Records to process ▸
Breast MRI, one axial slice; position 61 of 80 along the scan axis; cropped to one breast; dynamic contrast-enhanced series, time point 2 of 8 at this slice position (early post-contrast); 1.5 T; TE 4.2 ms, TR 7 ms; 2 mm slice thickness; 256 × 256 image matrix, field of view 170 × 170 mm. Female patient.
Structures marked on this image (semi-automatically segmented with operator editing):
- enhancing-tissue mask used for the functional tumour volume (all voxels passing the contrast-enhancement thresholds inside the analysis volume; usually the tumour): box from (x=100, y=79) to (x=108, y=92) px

...

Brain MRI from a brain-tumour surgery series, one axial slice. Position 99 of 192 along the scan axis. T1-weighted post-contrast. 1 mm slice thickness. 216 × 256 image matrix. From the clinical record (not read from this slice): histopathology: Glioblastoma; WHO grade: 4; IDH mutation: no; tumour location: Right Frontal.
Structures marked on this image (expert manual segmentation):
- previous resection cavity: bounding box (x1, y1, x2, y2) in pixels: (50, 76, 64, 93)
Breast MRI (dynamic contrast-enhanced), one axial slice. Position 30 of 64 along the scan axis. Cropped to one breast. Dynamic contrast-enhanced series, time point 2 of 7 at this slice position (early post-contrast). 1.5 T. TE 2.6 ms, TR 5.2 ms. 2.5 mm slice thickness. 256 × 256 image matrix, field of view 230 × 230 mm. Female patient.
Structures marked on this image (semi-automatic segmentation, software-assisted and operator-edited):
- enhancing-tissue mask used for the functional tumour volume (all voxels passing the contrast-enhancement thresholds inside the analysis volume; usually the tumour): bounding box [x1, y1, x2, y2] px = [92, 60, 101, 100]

...

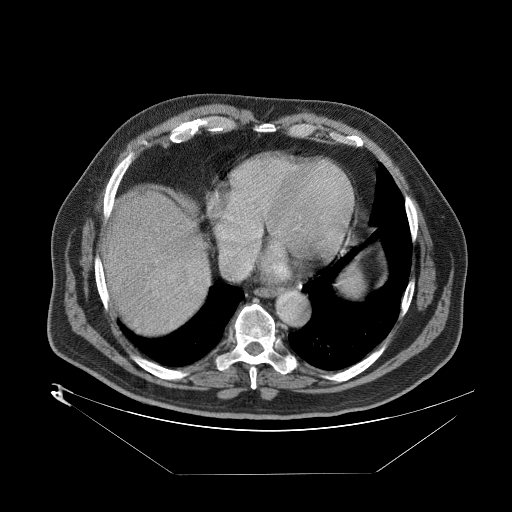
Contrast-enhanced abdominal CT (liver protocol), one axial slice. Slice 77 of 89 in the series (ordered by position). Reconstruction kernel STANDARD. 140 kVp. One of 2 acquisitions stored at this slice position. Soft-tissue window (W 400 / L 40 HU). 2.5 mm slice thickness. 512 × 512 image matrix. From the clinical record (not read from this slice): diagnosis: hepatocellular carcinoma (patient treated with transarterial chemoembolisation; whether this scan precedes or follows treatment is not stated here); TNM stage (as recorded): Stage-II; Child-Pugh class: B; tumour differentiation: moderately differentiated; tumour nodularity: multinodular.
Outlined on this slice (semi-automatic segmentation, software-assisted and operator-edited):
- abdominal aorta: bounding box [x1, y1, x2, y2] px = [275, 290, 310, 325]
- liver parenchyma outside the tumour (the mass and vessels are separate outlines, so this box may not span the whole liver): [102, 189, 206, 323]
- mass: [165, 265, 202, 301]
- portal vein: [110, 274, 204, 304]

Task statement ▸ Make a list of all lines in the data that contain "mask".

Result of this task ▸
- enhancing-tissue mask used for the functional tumour volume (all voxels passing the contrast-enhancement thresholds inside the analysis volume; usually the tumour): box from (x=100, y=79) to (x=108, y=92) px
- enhancing-tissue mask used for the functional tumour volume (all voxels passing the contrast-enhancement thresholds inside the analysis volume; usually the tumour): bounding box [x1, y1, x2, y2] px = [92, 60, 101, 100]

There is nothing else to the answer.